-- BEGIN Given data --

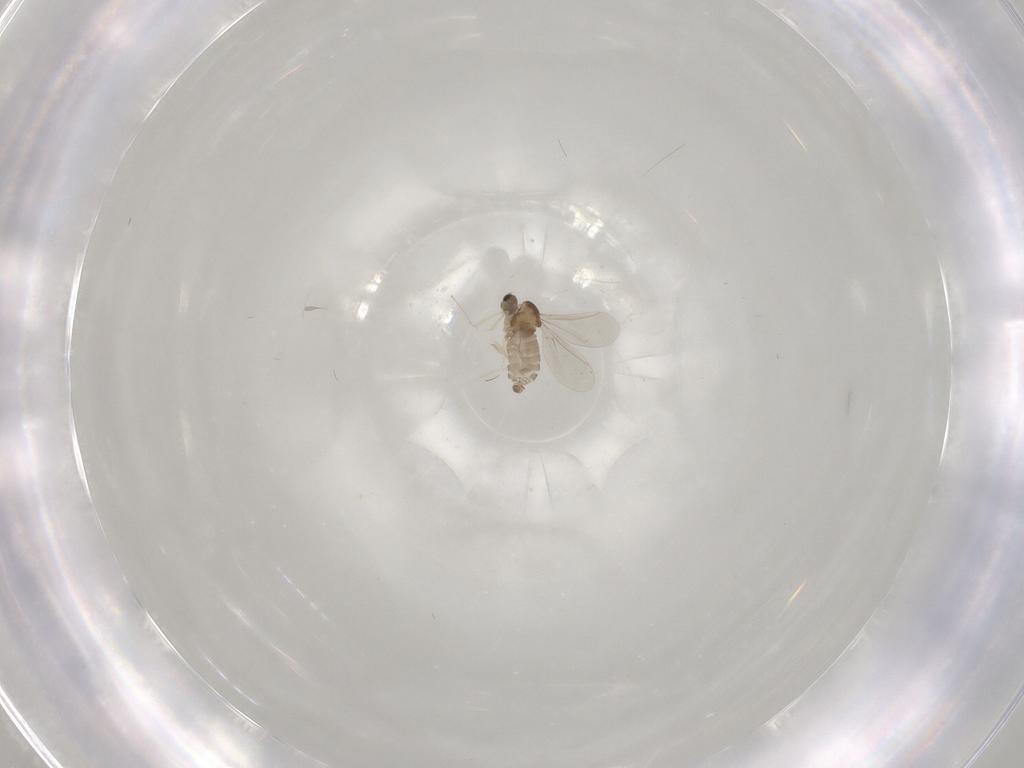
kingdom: Animalia
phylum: Arthropoda
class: Insecta
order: Diptera
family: Cecidomyiidae
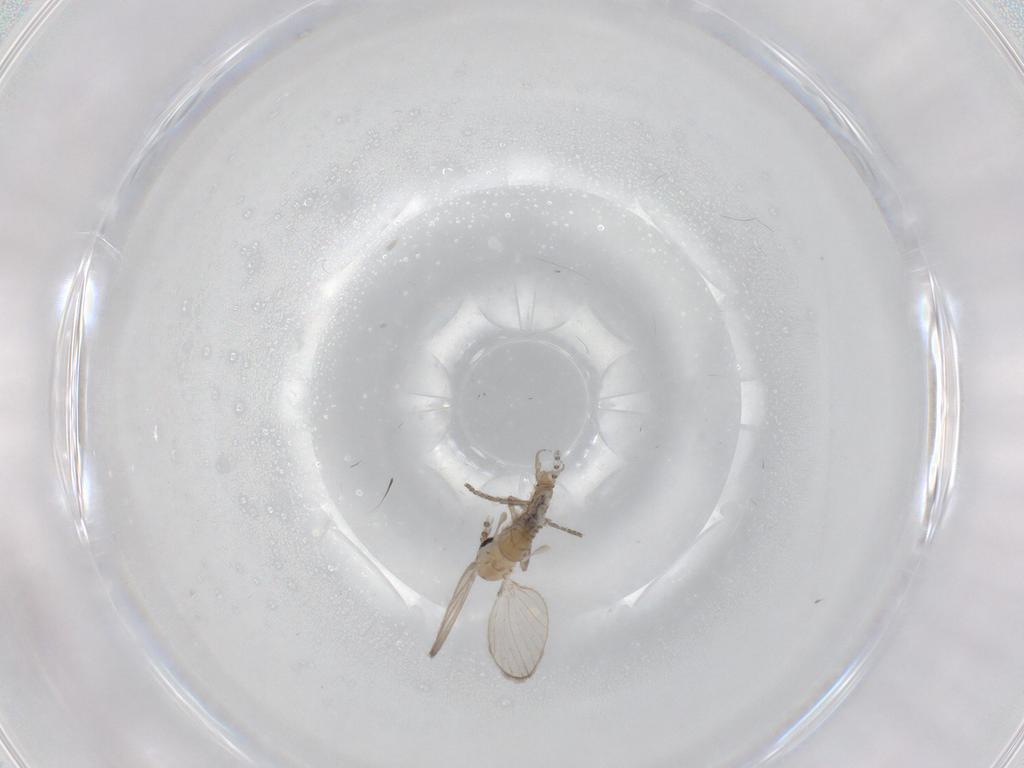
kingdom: Animalia
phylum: Arthropoda
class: Insecta
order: Diptera
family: Psychodidae
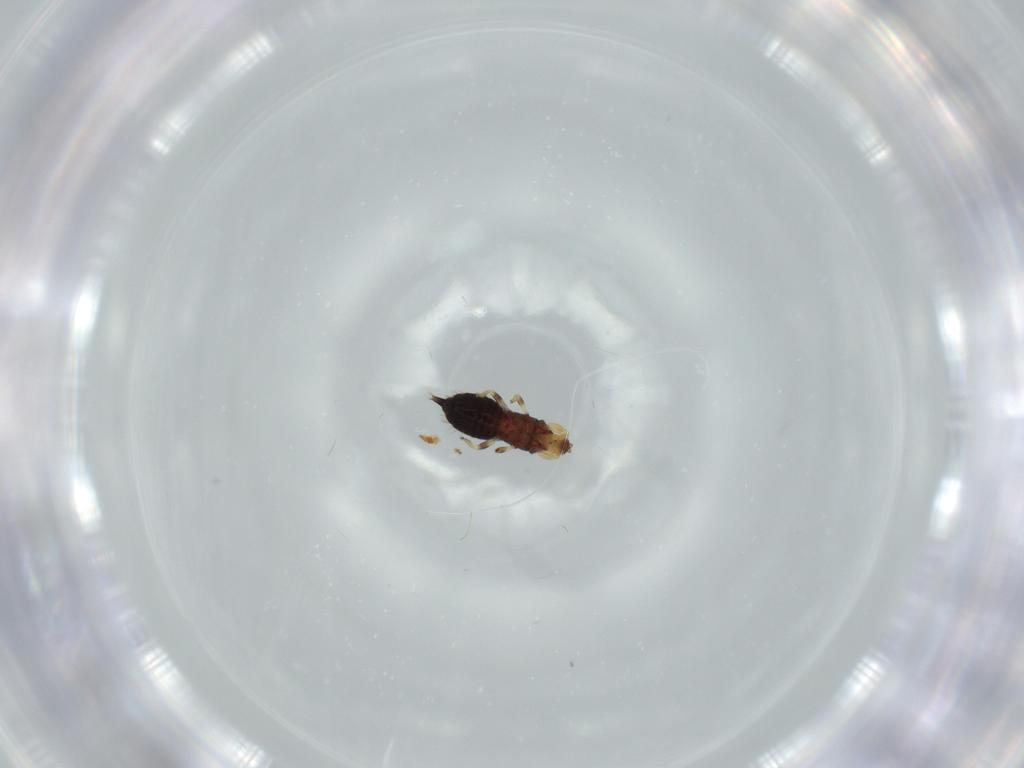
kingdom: Animalia
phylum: Arthropoda
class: Insecta
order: Thysanoptera
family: Phlaeothripidae
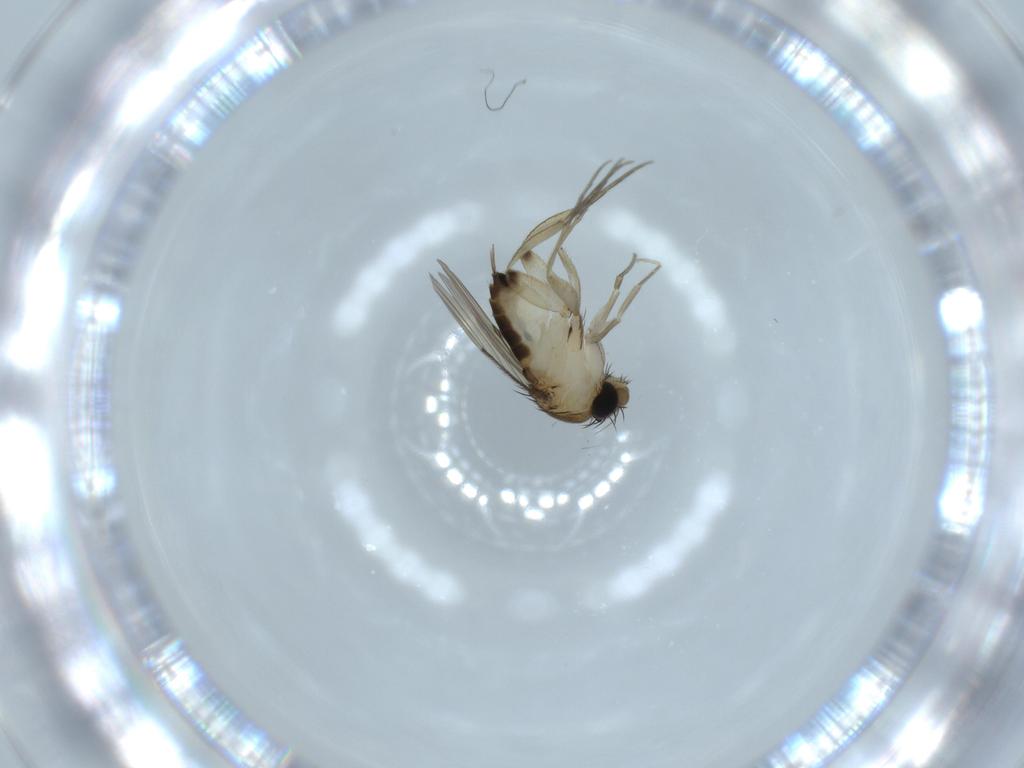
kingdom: Animalia
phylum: Arthropoda
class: Insecta
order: Diptera
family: Phoridae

-- END Given data --

### What you have to do
Rewrite all the records with "family" changed to "Family" and everything else left the same. Leave out the pictures.

### The reply
kingdom: Animalia
phylum: Arthropoda
class: Insecta
order: Diptera
Family: Cecidomyiidae
kingdom: Animalia
phylum: Arthropoda
class: Insecta
order: Diptera
Family: Psychodidae
kingdom: Animalia
phylum: Arthropoda
class: Insecta
order: Thysanoptera
Family: Phlaeothripidae
kingdom: Animalia
phylum: Arthropoda
class: Insecta
order: Diptera
Family: Phoridae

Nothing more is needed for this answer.